06b: Richtlinie 2002/14/EG des Europäischen Parlaments und des Rates vom 11. März 2002 (Richtlinie 2002/14/EG)

Präambel

Richtlinie 2002/14/EG des Europäischen Parlaments und des Rates

vom 11. März 2002

zur Festlegung eines allgemeinen Rahmens für die Unterrichtung und Anhörung der Arbeitnehmer in der Europäischen Gemeinschaft

DAS EUROPÄISCHE PARLAMENT UND DER RAT DER EUROPÄISCHEN UNION -

gestützt auf den Vertrag zur Gründung der Europäischen Gemeinschaft, insbesondere auf Artikel 137 Absatz 2,

auf Vorschlag der Kommission(1),

nach Stellungnahme des Wirtschafts- und Sozialausschusses(2),

nach Stellungnahme des Ausschusses der Regionen(3),

gemäß dem Verfahren des Artikels 251 des Vertrags(4), aufgrund des vom Vermittlungsausschuss am 23. Januar 2002 gebilligten gemeinsamen Entwurfs,

in Erwägung nachstehender Gründe:

(1) Gemäß Artikel 136 des Vertrags ist es ein besonderes Ziel der Gemeinschaft und der Mitgliedstaaten, den sozialen Dialog zwischen den Sozialpartnern zu fördern.

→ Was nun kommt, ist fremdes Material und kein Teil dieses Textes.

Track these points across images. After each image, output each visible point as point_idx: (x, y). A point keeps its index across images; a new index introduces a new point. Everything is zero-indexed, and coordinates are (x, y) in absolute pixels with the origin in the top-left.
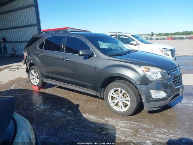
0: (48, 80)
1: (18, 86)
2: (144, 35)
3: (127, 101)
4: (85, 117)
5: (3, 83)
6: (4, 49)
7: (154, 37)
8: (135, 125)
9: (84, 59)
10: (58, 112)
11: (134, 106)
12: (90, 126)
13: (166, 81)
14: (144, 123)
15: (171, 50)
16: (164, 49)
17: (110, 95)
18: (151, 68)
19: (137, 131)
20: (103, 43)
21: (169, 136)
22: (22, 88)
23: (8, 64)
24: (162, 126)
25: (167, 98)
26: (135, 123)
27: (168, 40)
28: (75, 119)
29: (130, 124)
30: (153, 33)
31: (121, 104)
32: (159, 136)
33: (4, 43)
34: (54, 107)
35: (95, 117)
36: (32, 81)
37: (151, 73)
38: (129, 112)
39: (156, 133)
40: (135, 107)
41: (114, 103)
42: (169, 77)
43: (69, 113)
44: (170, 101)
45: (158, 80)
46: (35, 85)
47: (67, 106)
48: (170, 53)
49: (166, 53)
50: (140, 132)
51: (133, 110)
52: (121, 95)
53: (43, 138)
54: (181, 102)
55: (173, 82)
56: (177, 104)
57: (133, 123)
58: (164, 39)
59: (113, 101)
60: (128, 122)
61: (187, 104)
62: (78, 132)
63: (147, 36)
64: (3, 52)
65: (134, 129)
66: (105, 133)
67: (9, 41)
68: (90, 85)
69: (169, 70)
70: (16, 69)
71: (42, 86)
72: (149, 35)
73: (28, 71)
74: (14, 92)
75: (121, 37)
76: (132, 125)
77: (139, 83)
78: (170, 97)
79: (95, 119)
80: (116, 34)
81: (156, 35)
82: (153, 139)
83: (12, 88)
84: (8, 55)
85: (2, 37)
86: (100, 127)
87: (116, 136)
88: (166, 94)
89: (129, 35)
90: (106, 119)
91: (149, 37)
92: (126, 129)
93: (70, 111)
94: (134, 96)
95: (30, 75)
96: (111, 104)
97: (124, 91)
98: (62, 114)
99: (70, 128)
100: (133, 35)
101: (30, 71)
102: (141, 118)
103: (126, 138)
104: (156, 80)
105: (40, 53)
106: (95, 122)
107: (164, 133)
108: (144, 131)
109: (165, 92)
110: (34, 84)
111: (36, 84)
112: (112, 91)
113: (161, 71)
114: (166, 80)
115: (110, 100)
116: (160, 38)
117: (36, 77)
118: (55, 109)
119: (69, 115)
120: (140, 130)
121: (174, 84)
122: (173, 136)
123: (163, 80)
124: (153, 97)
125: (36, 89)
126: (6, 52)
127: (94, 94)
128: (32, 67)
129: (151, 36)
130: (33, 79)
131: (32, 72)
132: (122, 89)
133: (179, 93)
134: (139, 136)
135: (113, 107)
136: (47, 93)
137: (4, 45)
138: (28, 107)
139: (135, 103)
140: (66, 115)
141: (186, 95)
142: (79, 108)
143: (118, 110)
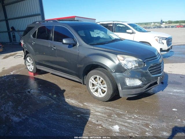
0: (41, 67)
1: (17, 72)
2: (153, 23)
3: (104, 87)
4: (67, 102)
5: (5, 69)
6: (13, 38)
7: (163, 25)
8: (110, 110)
9: (68, 47)
10: (44, 97)
11: (110, 92)
12: (68, 110)
13: (141, 70)
14: (119, 109)
15: (166, 39)
16: (159, 37)
17: (90, 82)
18: (126, 56)
19: (110, 116)
20: (101, 32)
21: (138, 121)
22: (20, 74)
23: (15, 52)
24: (135, 112)
25: (142, 86)
26: (111, 108)
27: (177, 28)
28: (57, 103)
29: (106, 109)
30: (163, 21)
31: (99, 90)
32: (129, 121)
33: (13, 32)
34: (42, 92)
35: (76, 102)
36: (28, 67)
37: (125, 61)
38: (106, 99)
39: (127, 118)
40: (111, 94)
41: (94, 89)
42: (145, 65)
43: (54, 97)
44: (146, 89)
45: (133, 68)
46: (30, 72)
47: (54, 91)
48: (165, 42)
49: (161, 42)
50: (112, 117)
51: (110, 97)
52: (99, 82)
53: (24, 118)
54: (162, 91)
55: (150, 71)
56: (158, 92)
57: (108, 108)
58: (172, 27)
59: (93, 87)
60: (104, 107)
61: (169, 92)
62: (56, 115)
63: (156, 24)
64: (12, 41)
65: (107, 114)
66: (80, 116)
67: (17, 30)
68: (74, 72)
69: (145, 59)
70: (20, 57)
71: (36, 72)
72: (158, 23)
73: (25, 58)
74: (12, 78)
75: (118, 25)
76: (107, 110)
77: (114, 71)
78: (146, 85)
79: (75, 103)
80: (113, 22)
81: (166, 23)
82: (122, 124)
83: (12, 73)
84: (17, 43)
85: (11, 26)
86: (77, 110)
87: (88, 119)
88: (141, 82)
89: (126, 24)
90: (85, 104)
91: (158, 25)
92: (100, 113)
93: (55, 96)
94: (110, 83)
95: (27, 62)
96: (91, 90)
97: (101, 79)
98: (47, 98)
99: (50, 111)
100: (131, 23)
101: (26, 58)
102: (118, 104)
103: (97, 121)
104: (131, 68)
105: (33, 42)
106: (75, 106)
107: (135, 119)
108: (116, 116)
109: (140, 80)
110: (30, 70)
111: (31, 70)
112: (92, 78)
113: (137, 60)
114: (141, 68)
115: (91, 87)
116: (169, 26)
117: (31, 64)
118: (42, 94)
119: (53, 99)
120: (112, 115)
121: (151, 73)
122: (142, 122)
123: (138, 69)
124: (128, 85)
125: (32, 75)
126: (15, 40)
127: (77, 80)
128: (28, 55)
129: (161, 23)
130: (29, 66)
131: (28, 59)
132: (100, 77)
133: (157, 82)
134: (110, 120)
135: (94, 93)
136: (40, 79)
137: (13, 34)
138: (20, 91)
139: (111, 90)
140: (50, 99)
141: (171, 83)
142: (65, 93)
143: (97, 96)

(2) Nach Nummer 17 der Gemeinschaftscharta der sozialen Grundrechte der Arbeitnehmer müssen unter anderem "Unterrichtung, Anhörung und Mitwirkung der Arbeitnehmer ... in geeigneter Weise, unter Berücksichtigung der in den verschiedenen Mitgliedstaaten herrschenden Gepflogenheiten, weiterentwickelt werden".

(3) Die Kommission hat die Sozialpartner auf Gemeinschaftsebene zu der Frage gehört, wie eine Gemeinschaftsaktion in den Bereichen Unterrichtung und Anhörung der Arbeitnehmer in den Unternehmen der Gemeinschaft gegebenenfalls ausgerichtet werden sollte.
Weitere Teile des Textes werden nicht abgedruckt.